Hosted MCP server
Deploy a hosted MCP server for your Kapa project in a single click to expose your knowledge sources over MCP. It can be used in three ways:
- External users in AI tools and editors: More accurate AI responses and a better developer experience: agents in tools like Cursor, Claude Code, or VS Code have up-to-date context about your product, so external users can query your documentation without leaving their editor. This is intended for projects that expose public information only.
- Internal teams in AI tools: More accurate AI responses for your own team: employees can access documentation and internal knowledge sources from tools like ChatGPT or Claude, so GTM, support, and solutions teams can get answers without switching context. Access is restricted to team members with Kapa accounts.
- Connect your agent to your docs: Your agents can call the semantic search tool to tap into deep, product-specific knowledge from your docs and guides, so they can explain features, answer questions, and help users get work done.
Setup and configuration
To set up an MCP server for your Kapa instance:
- In Kapa, click Integrations > + Add new integration.
- Choose Hosted MCP Server.
- Click Continue.
- Configure the Subdomain: This becomes the first part of the URL clients use to connect to your MCP server, in the form
<subdomain>.mcp.kapa.ai. - Configure the Server name. This becomes the MCP server label (server_name / serverLabel) that clients see when listing or calling tools from this server; it does not affect the URL or subdomain.
- Choose the Authentication type. See Authentication for details on each type.
There are additional elements that can be configured:
- Server instructions: Custom instructions for the MCP server.
- Semantic retrieval tool name and description: How the tool appears to AI tools and agents, which is what they use to decide when to call it. See Customizing the tool name and description for when to change these and when to leave the default.
- Source groups: Restrict the server to only return results from specific source groups. When configured, the server only searches sources in the selected groups (plus any global sources), regardless of what clients request. See Hosted MCP server configuration for details.
Kapa provides a default configuration that is suitable for most use cases. You can customize the tool name and description under Advanced configuration in your MCP integration settings. To change the server instructions, contact support@kapa.ai.
Authentication
Public (OAuth)
Use this for external users in AI tools and editors. Your server is publicly accessible, but Kapa requires users to authenticate with a Google or GitHub account.
When a user connects for the first time, Kapa presents a provider picker where the user can choose to sign in with Google or GitHub. The selected provider completes an OAuth login. Kapa uses the anonymous user ID from the chosen provider only to enforce per-user rate limits and prevent abuse of your MCP server.
Google
- Kapa requests only the
openidscope. - Receives an ID token (a JWT) that contains a stable, opaque user ID (
sub). - Does not request the
emailorprofilescopes, so Kapa does not see the user's name, email address, or other personal data.
On the Google consent screen, this appears as Associate you with your personal info on Google.
This is Google's generic wording for the openid scope: it means the app can recognize that the same Google account is signing in again. It does not grant access to the user's email, name, contacts, or other data, which would require additional scopes such as email or profile.
· · · · ·
Task item A | From the Kapa hosted MCP server page, list the additional elements that can be configured beyond the subdomain, server name, and authentication type.
Task item B | Write the next part of the Kapa hosted MCP server page, starting after its last sentence.

Supplied data |
· · · · ·
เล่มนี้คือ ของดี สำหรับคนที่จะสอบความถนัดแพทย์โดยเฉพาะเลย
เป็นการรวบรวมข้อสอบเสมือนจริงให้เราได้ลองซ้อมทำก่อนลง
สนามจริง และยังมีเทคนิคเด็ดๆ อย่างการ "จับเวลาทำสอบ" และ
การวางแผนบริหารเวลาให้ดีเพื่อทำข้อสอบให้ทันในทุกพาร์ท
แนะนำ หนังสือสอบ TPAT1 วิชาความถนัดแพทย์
· · · · ·
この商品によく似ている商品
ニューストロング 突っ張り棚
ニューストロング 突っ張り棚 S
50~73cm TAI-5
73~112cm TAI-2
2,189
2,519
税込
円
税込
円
· · · · ·
Response area A |
- Server instructions
- Semantic retrieval tool name and description
- Source groups

Response area B |
GitHub
- Kapa requests no OAuth scopes.
- With no scopes requested, GitHub grants read-only access to public profile information only.
- Kapa uses the stable, opaque GitHub user ID (
id) solely for rate limiting. - Does not access repositories, organizations, email addresses, or other GitHub data.
API key
Use this to connect your agent to your docs. Your server requires a project API key via the Authorization header on every request.
Authorization: Bearer <YOUR_API_KEY>
How you set this header depends on the MCP client or agent framework you use, but in all cases you must: Keep the API key in your backend. Never expose it in client-side code or send it to the browser.
Internal (Kapa account)
Use this for internal teams in AI tools. Your server is restricted to employees with a Kapa account.
When a user connects to your internal MCP for the first time, they are directed to the Kapa login page. The user then logs in with their Kapa account, using whichever authentication methods permitted for your Kapa instance.
To access the internal MCP server, the user account must have the Use Internal Chat Assistant permission for the project. Refer to Roles and permissions for more information on managing project permissions.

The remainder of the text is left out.